Я встаю, иду в ванную, после минутного колебания нажимаю на выключатель. Яркий свет заливает сверкающее кафельное пространство, и в нем чудится что-то больничное. «Ах, что же это?» — испуганно шепчут розы. Усталые, замученные, они покорно плавают чуть не на самом дне. «Наверно, я плохо заткнула отверстие пробкой», — бормочу я, извиняясь, и опять до краев наполняю ванну. За жизнь борются до конца.
Прощание
За все десять лет, прошедшие после разрыва, он не снился ни разу. И это казалось закономерным. Расстались с холодной вежливостью, надежнее всего оберегающей от рецидивов, и к тому же гораздо позднее, чем следовало. К моменту, когда он собрал и унес за долгие годы осевшие у меня вещи, а я вынесла на помойку его домашние тапочки, мы были уже чужими, и наше совместное прошлое раскрошилось в труху. Оставалось взять веник и вымести.

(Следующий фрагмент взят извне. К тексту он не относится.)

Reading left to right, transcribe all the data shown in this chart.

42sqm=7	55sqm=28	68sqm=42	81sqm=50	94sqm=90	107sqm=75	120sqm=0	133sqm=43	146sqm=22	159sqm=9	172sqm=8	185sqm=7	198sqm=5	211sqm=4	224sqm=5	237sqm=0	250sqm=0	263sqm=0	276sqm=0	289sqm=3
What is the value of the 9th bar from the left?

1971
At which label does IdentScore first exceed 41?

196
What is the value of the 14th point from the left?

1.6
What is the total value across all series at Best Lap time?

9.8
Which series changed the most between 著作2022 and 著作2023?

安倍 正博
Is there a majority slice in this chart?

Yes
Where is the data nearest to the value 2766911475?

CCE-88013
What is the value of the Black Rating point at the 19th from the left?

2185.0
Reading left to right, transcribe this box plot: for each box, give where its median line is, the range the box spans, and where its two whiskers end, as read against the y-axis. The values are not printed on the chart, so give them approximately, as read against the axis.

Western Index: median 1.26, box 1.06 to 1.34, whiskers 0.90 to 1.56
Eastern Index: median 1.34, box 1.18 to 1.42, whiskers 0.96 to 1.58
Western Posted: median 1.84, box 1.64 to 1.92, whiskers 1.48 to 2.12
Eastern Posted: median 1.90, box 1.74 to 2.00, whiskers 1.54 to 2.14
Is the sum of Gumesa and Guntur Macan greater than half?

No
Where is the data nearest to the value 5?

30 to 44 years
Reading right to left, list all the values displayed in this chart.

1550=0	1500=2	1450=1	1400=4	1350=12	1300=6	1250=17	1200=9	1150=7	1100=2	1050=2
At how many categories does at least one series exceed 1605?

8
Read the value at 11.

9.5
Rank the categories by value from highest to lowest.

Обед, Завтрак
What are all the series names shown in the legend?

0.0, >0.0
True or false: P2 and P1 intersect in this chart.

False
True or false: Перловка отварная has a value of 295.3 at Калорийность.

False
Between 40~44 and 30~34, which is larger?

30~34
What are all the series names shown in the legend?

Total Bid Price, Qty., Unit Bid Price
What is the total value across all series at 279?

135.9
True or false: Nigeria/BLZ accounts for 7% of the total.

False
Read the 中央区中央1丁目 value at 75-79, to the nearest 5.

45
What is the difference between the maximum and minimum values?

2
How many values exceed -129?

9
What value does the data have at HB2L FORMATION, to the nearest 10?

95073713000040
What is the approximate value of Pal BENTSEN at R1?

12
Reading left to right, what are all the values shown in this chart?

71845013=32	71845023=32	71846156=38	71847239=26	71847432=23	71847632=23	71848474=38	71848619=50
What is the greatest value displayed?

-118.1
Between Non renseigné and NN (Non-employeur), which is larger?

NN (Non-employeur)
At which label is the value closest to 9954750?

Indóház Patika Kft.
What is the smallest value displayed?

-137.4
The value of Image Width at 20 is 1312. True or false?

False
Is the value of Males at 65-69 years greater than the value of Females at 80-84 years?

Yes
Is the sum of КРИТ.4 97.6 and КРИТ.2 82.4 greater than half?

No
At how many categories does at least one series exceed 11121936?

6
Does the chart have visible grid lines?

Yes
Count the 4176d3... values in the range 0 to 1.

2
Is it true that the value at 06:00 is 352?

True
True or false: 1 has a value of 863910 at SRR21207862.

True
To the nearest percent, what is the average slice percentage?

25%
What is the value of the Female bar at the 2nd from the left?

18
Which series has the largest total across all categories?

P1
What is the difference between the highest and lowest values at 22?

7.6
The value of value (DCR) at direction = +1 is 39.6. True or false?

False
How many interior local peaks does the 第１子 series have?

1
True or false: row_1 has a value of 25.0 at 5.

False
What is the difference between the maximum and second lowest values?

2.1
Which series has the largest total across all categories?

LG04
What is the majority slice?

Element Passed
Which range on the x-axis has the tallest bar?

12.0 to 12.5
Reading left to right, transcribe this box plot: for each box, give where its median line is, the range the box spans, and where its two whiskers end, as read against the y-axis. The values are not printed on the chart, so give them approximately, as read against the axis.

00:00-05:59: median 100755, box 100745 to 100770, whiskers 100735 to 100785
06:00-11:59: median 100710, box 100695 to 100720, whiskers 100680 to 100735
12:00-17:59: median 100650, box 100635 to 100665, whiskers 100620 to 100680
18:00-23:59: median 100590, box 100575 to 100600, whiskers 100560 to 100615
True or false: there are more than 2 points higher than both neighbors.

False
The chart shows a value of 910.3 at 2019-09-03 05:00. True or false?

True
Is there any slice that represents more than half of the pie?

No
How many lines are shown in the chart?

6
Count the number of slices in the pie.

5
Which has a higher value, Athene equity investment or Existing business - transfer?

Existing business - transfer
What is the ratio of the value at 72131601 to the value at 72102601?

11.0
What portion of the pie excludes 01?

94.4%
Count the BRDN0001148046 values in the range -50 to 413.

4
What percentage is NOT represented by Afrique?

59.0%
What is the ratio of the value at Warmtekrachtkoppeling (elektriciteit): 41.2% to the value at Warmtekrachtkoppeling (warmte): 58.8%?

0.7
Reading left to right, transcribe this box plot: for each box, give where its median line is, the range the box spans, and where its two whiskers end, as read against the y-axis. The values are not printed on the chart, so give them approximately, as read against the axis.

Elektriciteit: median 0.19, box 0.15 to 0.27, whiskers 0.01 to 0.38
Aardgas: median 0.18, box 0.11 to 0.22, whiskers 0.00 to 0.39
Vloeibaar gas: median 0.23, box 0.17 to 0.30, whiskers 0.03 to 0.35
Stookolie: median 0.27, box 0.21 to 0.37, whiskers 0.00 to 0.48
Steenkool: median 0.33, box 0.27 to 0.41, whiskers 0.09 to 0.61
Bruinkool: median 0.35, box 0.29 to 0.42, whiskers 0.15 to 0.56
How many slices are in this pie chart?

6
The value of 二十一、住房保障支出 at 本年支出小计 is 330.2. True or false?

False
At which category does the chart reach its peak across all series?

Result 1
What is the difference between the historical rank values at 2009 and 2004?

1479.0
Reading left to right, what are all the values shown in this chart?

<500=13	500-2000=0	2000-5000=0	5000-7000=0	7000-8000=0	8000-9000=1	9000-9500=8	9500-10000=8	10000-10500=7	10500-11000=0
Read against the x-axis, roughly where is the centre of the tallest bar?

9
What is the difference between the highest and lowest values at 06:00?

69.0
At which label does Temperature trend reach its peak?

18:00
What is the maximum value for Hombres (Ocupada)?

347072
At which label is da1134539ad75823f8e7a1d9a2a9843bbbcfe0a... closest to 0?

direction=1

Рассказывать о финальном гонге тоже, как оказалось, было некому. Из друзей, знавших нас как стабильную пару, оставалась, по существу, одна Манька, считавшая, правда, необходимым рассказывать мне о его «новой жизни». Успешно съездил в Америку, получил крупный грант, выпустил две монографии, в том числе ту, над которой работал все годы нашей совместности. Пытаясь определить словами наши отношения, я в свое время наткнулась на формулу, казавшуюся весьма привлекательной. «Женаты в той же степени, как Сартр и Симона», — говорила я в тот период, когда сохранялась еще и охота шутить, и часть уверенности, что «все к лучшему».
В известных кругах он считался крупным ученым. По существу, был зануда и въедливый трудоголик. Так мне казалось вначале и так казалось в конце. Но в середине было солнечное лето. Долгое лето, членившееся на многомесячный июнь, знойный июль и неспешно ступающий август. «Хроники», которыми он занимался, всегда оставались мне совершенно не интересны, но в течение нескольких лет я внимательно слушала все его рассуждения, вникала в гипотезы и догадки, усердно лазила по справочникам и специальной литературе: уточняла, сверяла. Зачем? Чтобы помочь ему? Чтобы при случае поддеть? Его скрупулезнейшие исследования за редкими исключениями казались никому не нужными и ничего не проясняющими, но ловить его на повторах и неряшестве композиции, указывать на излишнее многословие, находить слабину в аргументах, предлагать альтернативные варианты доставляло немалое удовольствие. «Я не уверена, конечно, но мне кажется…» Он надолго задумывался, иногда бормотал «это надо обдумать, возможно» и, взяв ручку, разборчиво отмечал сказанное на полях. Получив беловой вариант, я с жадностью проверяла, учтены ли мои замечания, и с удивлением обнаруживала, что да. Иногда это было в форме диалога с воображаемым оппонентом, иногда в виде разъяснения в скобках.